Teixeira dos Santos usou de todos os argumentos para defender o investimento público e responder às críticas da oposição e até reparos do Presidente da República quanto ao endividamento daí decorrente. “Isto não é ideologia, é dos livros, é pura economia”, afirmou, garantindo que não estão em causa opções por modelos do Estado, mas opções “meramente conjunturais”. “Passada a crise, retomaremos o percurso de consolidação orçamental”, prometeu.

"Há também, como demonstrou segunda-feira a OCDE e o FMI, um ambiente de recessão mundial. O mundo à nossa volta está a encolher - e isso reflecte-se na procura daquilo que Portugal produz. Numa economia pequena e aberta como é o caso da portuguesa, o impacto negativo nas exportações é significativo", salientou."

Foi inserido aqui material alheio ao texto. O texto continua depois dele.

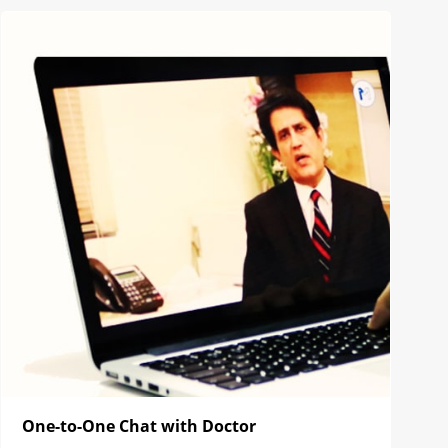
One-to-One Chat with Doctor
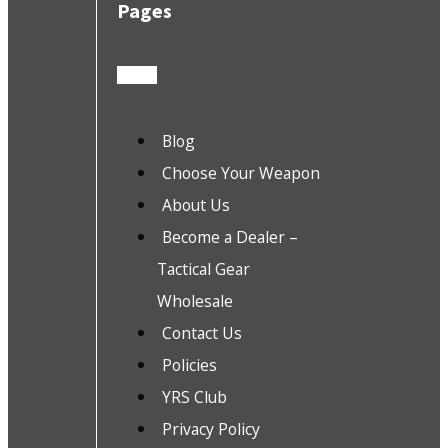
Pages
Blog
Choose Your Weapon
About Us
Become a Dealer –
Tactical Gear
Wholesale
Contact Us
Policies
YRS Club
Privacy Policy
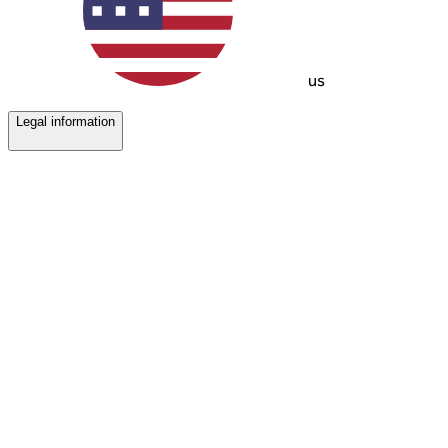
us
Legal information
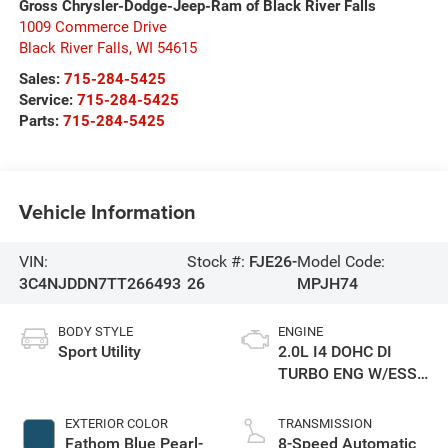
Gross Chrysler-Dodge-Jeep-Ram of Black River Falls
1009 Commerce Drive
Black River Falls
,
WI
54615
Sales:
715-284-5425
Service:
715-284-5425
Parts:
715-284-5425
Vehicle Information
VIN:
Stock #:
FJE26-
Model Code:
3C4NJDDN7TT266493
26
MPJH74
BODY STYLE
ENGINE
Sport Utility
2.0L I4 DOHC DI
TURBO ENG W/ESS-
Make
EXTERIOR COLOR
TRANSMISSION
Fathom Blue Pearl-
8-Speed Automatic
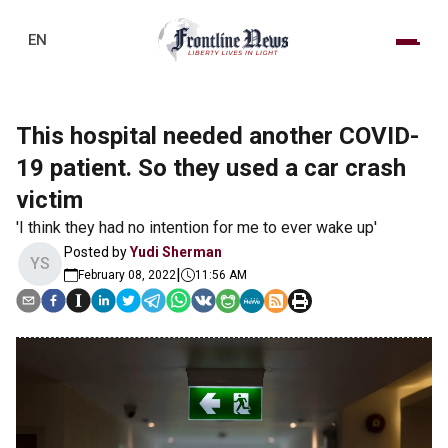
EN
This hospital needed another COVID-
19 patient. So they used a car crash
victim
'I think they had no intention for me to ever wake up'
Posted by
Yudi Sherman
YS
|
February 08, 2022
11:56 AM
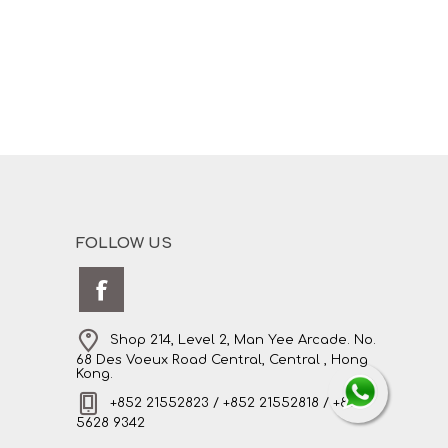
FOLLOW US
Shop 214, Level 2, Man Yee Arcade. No.
68 Des Voeux Road Central, Central , Hong
Kong.
+852 21552823 / +852 21552818 / +852
5628 9342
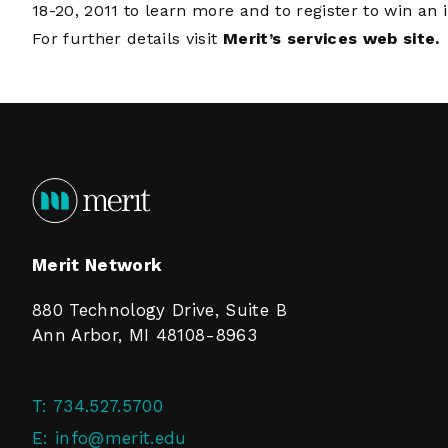
18-20, 2011 to learn more and to register to win an 
For further details visit
Merit’s services web site.
Merit Network
880 Technology Drive, Suite B
Ann Arbor, MI 48108-8963
T:
734.527.5700
E:
info@merit.edu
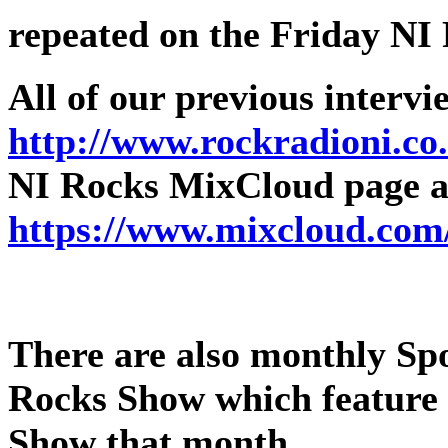
repeated on the Friday NI
All of our previous intervi
http://www.rockradioni.co
NI Rocks MixCloud page as
https://www.mixcloud.com
There are also monthly Spot
Rocks Show which feature 
Show that month.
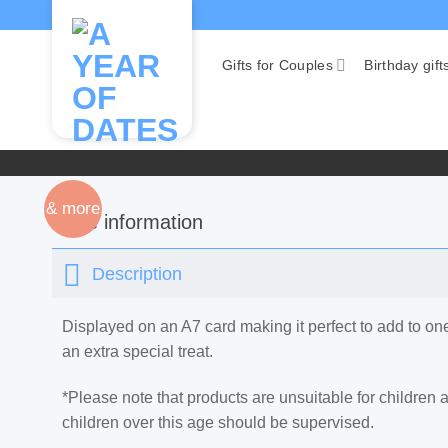
Skip
to
content
Gifts for Couples
Birthday gift
& more
More information
Description
Displayed on an A7 card making it perfect to add to o
an extra special treat.
*Please note that products are unsuitable for children
children over this age should be supervised.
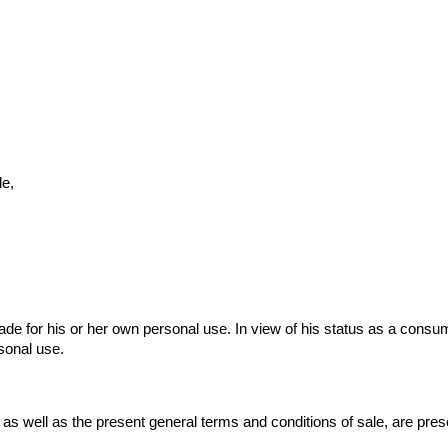
le,
de for his or her own personal use. In view of his status as a consume
sonal use.
, as well as the present general terms and conditions of sale, are pre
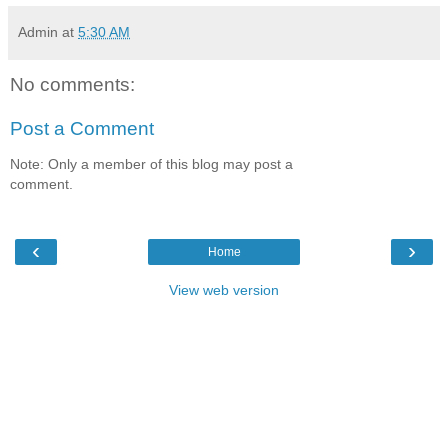
Admin
at
5:30 AM
No comments:
Post a Comment
Note: Only a member of this blog may post a
comment.
‹
›
Home
View web version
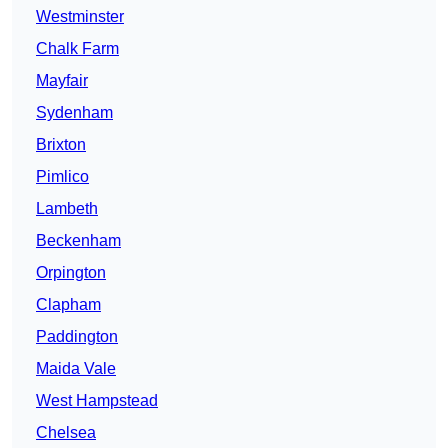
Westminster
Chalk Farm
Mayfair
Sydenham
Brixton
Pimlico
Lambeth
Beckenham
Orpington
Clapham
Paddington
Maida Vale
West Hampstead
Chelsea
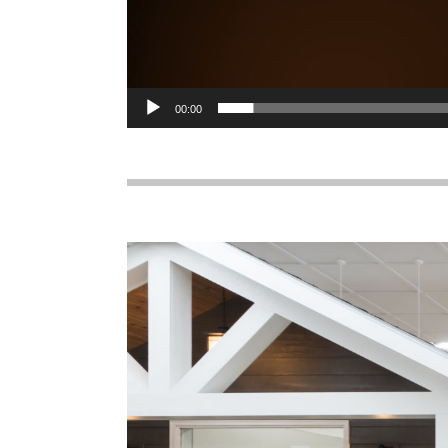
00:00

A nossa sociedade está baseada no consumo. Mais consumo é igual a mais crescimento, mais crescimento deverá ser igual a mais e melhor emprego (será?). O problema é que mais consumo (diga-se, este tipo de consumo) implica mais exploração de recursos não renováveis. Estes, por sua vez, ao tornarem-se mais escassos fazem subir os preços. Grande subida de preços em mercadorias fundamentais (como a energia de origem fóssil) faz desequilibrar as contas dos estados, das empresas e também as domésticas. E nessa altura temos uma nova crise em perspectiva. Como sair disto?
Tem que haver uma revolução de hábitos por parte dos países mais gastadores de recursos. Cada um de nós que vive como um rico (na perspectiva do planeta Terra) deveria abdicar de parte do seu conforto diário e passar a usar mais materiais reciclados. Não será esta grave crise um sinal da agonia desta sociedade consumista sem fim e, simultaneamente,o prenúncio de novos tempos socialmente muito conturbados?